Mademoiselle: Coco Chanel and the Pulse of History by Rhonda K. Garelick. I’m usually wary of celebrity biographies but this one is great. It’s thoroughly researched and unflinching in its coverage of Chanel’s ties to Nazis and her role as an agent for the Vichy occupation. In the end, however, Chanel remains a shadowy figure and the biographer never really pierces the fashion designer’s armor to show us her inner self.
Brown Girl in the Ring by Nalo Hopkinson. My word, this book. I’m not finished with it yet and I’ll update when I do but it is gripping me with iron and fire.
SPQR: A History of Ancient Rome by Mary Beard. Just started this. I love history and I love Ancient Rome and I’ve enjoyed Beard’s perspective and approach in a couple of televised series. Really looking forward to diving in. (The audiobook is narrated by the phenomenal Phyllida Nash and it’s excellent.)
Seraphina by Rachel Hartman. Almost finished with this. A technically dazzling book, but a few elements of it perturb me. Have to mull it over. Will update after I’m done and have reflected on it a bit.
The Lyra Novels by Patricia C. Wrede. These are like popcorn to me (in the best way!) I can eat a whole bag happily in one sitting. These aren’t sequels, but are all set in the same world and each is very different, but they all share Wrede’s deep world-building, engaging characters, and fast-paced adventures.
The Secret Adversary and Partners in Crime by Agatha Christie. Part of the Tommy and Tuppence mystery series.
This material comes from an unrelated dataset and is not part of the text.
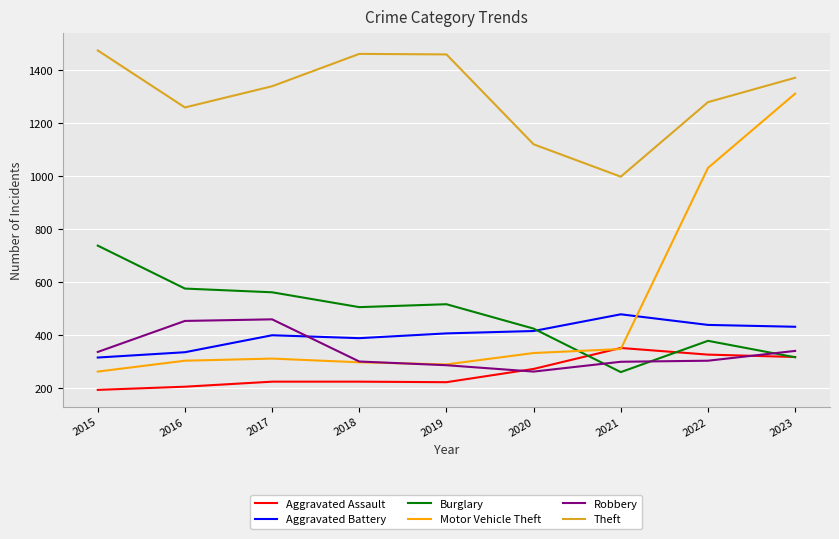

True or false: Aggravated Assault and Aggravated Battery intersect in this chart.

False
I’ve always loved the idea of a romantic couple as sleuths (as in the Nick and Nora series!) and as a kid I think I enjoyed the vivacious banter between T+T a lot. But now… it’s hard to read the books without being struck by their sexism, xenophobia, and antisemitism.
Steering the Craft: A Twenty-First-Century Guide to Sailing the Sea of Story by Ursula K. Le Guin. I blew through this book in an excited rush, because it was so inspiring, without giving it the time it deserves. But that’s all right, because it’s an exercise book. There are a series of craft prompts to try alone or, ideally, with a small writing group, and after my initial speed-read, I’m looking forward to going back and trying them from the beginning.
The Paper Menagerie and Other Stories by Ken Liu. A bit cheating of me to put this in here, because I’d already read this collection last fall, but wanted to revisit it as I work on my own short stories. Each piece in here is a gem. He’s so fearless about striking at the emotional core of a problem, even when it’s searingly painful. I also love how often he uses (and remixes) historical settings. He’s a meticulous researcher as well, frequently including footnotes for his source material. Inspiring.